Não é estranho que a política seja para ele a permanente construção de adversários

Convocando ao que ele chama de Quarta Transformação do México, esculpe para si uma estátua do tamanho das do pai da pátria (Hidalgo), do criador do Estado laico (Juárez) e do mártir da democracia (Madero). Mas esse desejo de glória parece moderado, em sua terceira tentativa de chegar à presidência, por um chumbo pragmático. López Obrador será um populista de manual, mas é também um político pragmático. Como prefeito da Cidade do México não foi um radical. Encabeçou um moderado governo de esquerda. Manteve um diálogo fluido e frutífero com os empresários da capital. Seu governo foi eficaz, opaco, disciplinado. A equipe que se antecipou em nomear como parte de seu gabinete tem esse perfil. Não há indício algum de radicalismo, e sim, pelo contrário, gestos visíveis de moderação. Às vezes deixou entrever que a grande reforma deve ser, na verdade, uma recuperação da modéstia. O renascimento do país, disse, citando Francisco J. Múgica, surgirá “da simples moralidade e de algumas pequenas reformas”.

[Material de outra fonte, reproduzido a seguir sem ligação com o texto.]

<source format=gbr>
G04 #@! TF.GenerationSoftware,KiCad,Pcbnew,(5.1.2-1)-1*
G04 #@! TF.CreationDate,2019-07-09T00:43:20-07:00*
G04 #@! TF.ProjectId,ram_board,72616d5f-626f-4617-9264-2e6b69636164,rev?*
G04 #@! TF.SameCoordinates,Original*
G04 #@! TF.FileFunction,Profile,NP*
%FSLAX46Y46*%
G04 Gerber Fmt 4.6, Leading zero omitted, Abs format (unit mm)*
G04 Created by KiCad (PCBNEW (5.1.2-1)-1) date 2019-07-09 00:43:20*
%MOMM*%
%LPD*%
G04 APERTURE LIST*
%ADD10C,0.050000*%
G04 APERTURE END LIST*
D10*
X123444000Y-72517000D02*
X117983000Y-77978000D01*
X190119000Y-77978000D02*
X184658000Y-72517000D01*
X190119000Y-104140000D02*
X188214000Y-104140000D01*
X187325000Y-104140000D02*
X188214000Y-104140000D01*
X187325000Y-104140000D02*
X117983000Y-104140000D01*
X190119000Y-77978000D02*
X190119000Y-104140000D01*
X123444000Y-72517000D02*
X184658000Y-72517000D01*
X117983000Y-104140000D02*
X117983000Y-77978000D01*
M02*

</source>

Já foi acusado de ser o grande perigo para o México. Depois de 12 anos de sangue e imundície, de violência e corrupção, é claro que para os eleitores mexicanos não há maior perigo que a continuidade do existente. Por isso é preciso dizer que o terremoto provocado pela vitória de López Obrador será o grande desafio do México. Colocará todos à prova.

Jesús Silva-Herzog Márquez é analista político e professor do Instituto Tecnológico de Monterrey.